Türkiye’nin siyah beyaz yıllarının, 1970’lerin bir parçasıydı. O günlerde henüz televizyon hayatımızı külliyen işgal etmediği için şarkı “okuyucu” ile dalgasını geçiyordu. Dinleyicisine “öpe öpe, seve seve avutayım” diye seslenen bir şarkıydı.
Kendimi gündem yorgunu hissediyorum. Şimdilerde cezaevinde olan Nuriş lakaplı Nuri Ergin’den ilham alırsak, “gündem manyağı” olduk.
Neden?
Memleketçe gündemi fena halde takip eden, işi gücü bırakıp “derin mevzulara” takıntılı bir halk olduğumuz için mi?
Yoksa birileri gündem mi dayatıyor?
İşte asıl nirengi noktası da bu olsa gerek.
1960’ların plan-pilav tartışması, “bize plan değil, pilav lazım” diyenler, devletin planlama yapmasına duydukları tepkiyi böyle dile getirirdi. Yani asıl mesele pilav temin etmekti. Aradan neredeyse 50 yıl geçti. Pilava hala ihtiyaç var. Ortada plan mlan kalmadı. Ama gündem hala pilav değil.
Her 4 gençten ya da her 6 yetişkinden sadece birinin çalışabildiği bu ülkede işsizlik değil.
Her 7 kişiden birinin açlık sınırının altında yaşadığı yoksulluk da değil.
Ben yorgunum.
Ne çok darbe girişimi atlatmış, ne çok demokrasiye kast edilen günler yaşamışız haberimiz olmamış.
Şimdi öğrendikçe gelir dağılımının aslında çok da önemli olmadığını anlıyorum.
Bu kadar çok operasyon yapılınca “bize pilav değil, demokrasi lazım” demeye başladım.
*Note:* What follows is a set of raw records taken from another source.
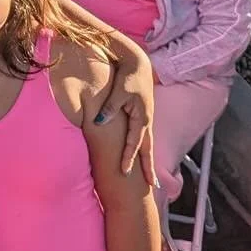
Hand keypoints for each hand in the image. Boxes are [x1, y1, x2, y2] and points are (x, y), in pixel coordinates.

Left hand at [94, 50, 157, 183]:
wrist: (138, 64)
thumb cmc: (128, 77)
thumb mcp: (118, 93)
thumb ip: (109, 109)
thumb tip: (99, 123)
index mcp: (142, 118)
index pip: (134, 143)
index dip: (128, 158)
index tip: (124, 172)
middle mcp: (146, 121)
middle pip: (148, 149)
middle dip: (148, 168)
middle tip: (151, 187)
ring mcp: (146, 119)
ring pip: (147, 144)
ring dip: (148, 160)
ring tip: (150, 178)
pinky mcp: (142, 116)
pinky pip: (142, 136)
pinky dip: (143, 148)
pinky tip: (141, 156)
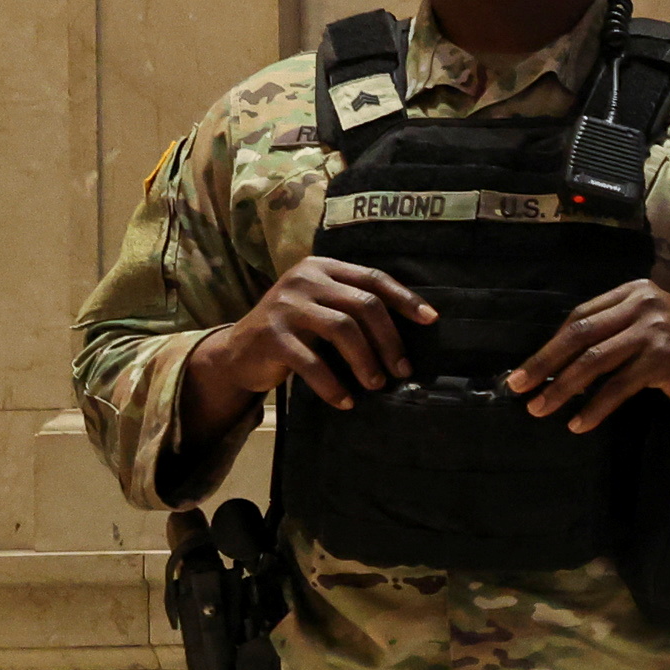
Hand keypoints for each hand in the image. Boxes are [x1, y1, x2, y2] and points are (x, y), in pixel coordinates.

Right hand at [191, 254, 435, 422]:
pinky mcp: (270, 335)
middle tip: (402, 370)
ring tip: (377, 385)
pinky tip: (345, 401)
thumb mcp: (321, 309)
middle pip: (363, 304)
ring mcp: (285, 305)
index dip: (405, 299)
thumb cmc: (293, 332)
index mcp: (322, 267)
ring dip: (366, 361)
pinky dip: (333, 385)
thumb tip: (411, 331)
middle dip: (389, 340)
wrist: (237, 352)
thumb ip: (352, 307)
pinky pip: (311, 362)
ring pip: (343, 329)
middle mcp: (304, 279)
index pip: (373, 278)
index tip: (431, 320)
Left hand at [510, 280, 669, 434]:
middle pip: (581, 334)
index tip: (526, 372)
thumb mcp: (646, 332)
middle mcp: (645, 302)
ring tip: (541, 409)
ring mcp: (656, 328)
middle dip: (545, 363)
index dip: (550, 346)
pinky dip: (595, 407)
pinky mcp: (664, 357)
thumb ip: (611, 332)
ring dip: (563, 388)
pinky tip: (579, 423)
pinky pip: (618, 386)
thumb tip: (554, 360)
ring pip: (595, 360)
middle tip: (519, 388)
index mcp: (635, 290)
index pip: (581, 316)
Şaka bir yana geçtiğimiz ay hazırladığımız bir araştırmada 1 Aralık ile 10 mart arasında geçen 70 günde tam 60 kez Türk Silahlı Kuvvetleri hakkında farklı haber yapılmış.
Gündem alt üst olmuş.
Kimi zaman ıslak imza, kimi zaman Arınç’a suikast, kozmik oda, ahçı asker savcıyı mı takip etti?
Balyoz ve her biri ibret verici telefon dinleme kayıtları –ki o bantları verenleri pek merak ederim- derken günler su gibi akıp gitmiş.
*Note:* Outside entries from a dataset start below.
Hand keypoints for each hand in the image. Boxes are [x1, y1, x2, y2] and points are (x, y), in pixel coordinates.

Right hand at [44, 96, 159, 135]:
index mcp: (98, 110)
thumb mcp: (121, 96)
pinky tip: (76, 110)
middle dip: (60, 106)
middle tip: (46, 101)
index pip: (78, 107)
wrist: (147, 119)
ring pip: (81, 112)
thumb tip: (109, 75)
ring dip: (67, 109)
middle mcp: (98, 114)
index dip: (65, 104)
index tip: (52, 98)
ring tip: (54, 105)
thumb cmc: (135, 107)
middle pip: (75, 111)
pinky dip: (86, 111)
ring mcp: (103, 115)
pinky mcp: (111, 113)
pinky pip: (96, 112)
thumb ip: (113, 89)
Şimdi git gide cazibesini yitiren bir haber konusu ile karşı karşıyayız.
Hatırlayın. 1., 2., 3, hatta 10. Ergenekon operasyonları bile büyük bir heyecan ve dikkatle izlenirken geçtiğimiz günlerde aynı çerçevede İzmir’de Mason Locası başkanına yapılacak suikast çerçevesinde bir ‘mini’ Ergenekon operasyonu yapıldı. Basın numara bile koymadı. Bu konuyla fena halde ilgili mecralar bile haberi iç sayfalarına taşıdı. Yani haberin libidosu kalmadı.
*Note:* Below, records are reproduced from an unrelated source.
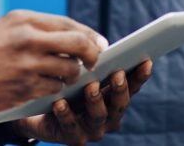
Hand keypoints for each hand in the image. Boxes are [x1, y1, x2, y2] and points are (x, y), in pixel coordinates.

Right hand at [0, 10, 107, 113]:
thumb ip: (36, 28)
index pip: (68, 24)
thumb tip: (72, 35)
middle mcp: (27, 40)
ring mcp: (26, 66)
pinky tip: (49, 87)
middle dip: (92, 54)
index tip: (100, 43)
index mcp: (23, 20)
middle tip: (95, 61)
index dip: (89, 34)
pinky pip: (54, 89)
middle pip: (77, 44)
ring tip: (65, 75)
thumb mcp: (5, 27)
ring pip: (69, 70)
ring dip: (72, 75)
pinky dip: (56, 89)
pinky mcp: (23, 89)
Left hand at [14, 61, 153, 144]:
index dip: (140, 75)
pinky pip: (70, 126)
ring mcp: (92, 129)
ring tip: (91, 86)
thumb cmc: (64, 86)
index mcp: (113, 98)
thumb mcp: (80, 72)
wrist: (38, 112)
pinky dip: (66, 114)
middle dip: (120, 89)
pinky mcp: (72, 137)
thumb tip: (102, 46)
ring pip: (98, 116)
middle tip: (118, 74)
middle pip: (119, 104)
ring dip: (96, 100)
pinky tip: (61, 102)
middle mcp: (108, 116)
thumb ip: (92, 62)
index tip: (146, 61)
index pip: (132, 86)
Şimdilerde aynı yorgunluk hissiyle hemen her gün hayatımızı işgal eden darbe haberlerini izliyorum. Bu ülkede dokunulmazlara dokunulduğunu görüyor, bir yurttaş olarak yargı önündeki eşitliğimize seviniyorum. Demokrasi kazandığı için mutluyum.
Ama o kadar.
Aklım, irfanım ve vicdanım birilerinin beni uyuttuğunu, avuttuğunu ve hayatın dayattığı gerçek gündemden uzaklaştırdığını söylüyor.
Bu itirazı dillendirmenin bile neredeyse “sen demokrasi istemiyor musun?” suçlamalarıyla başlayan ve sonu bilinmez bir (ön)yargı silsilesini başlattığını bilenlerdenim.
Ama ne yapayım.
Ben gündem yorgunu oldum.
Ve onca yorgunluğa rağmen artık “uyumak” istemiyorum.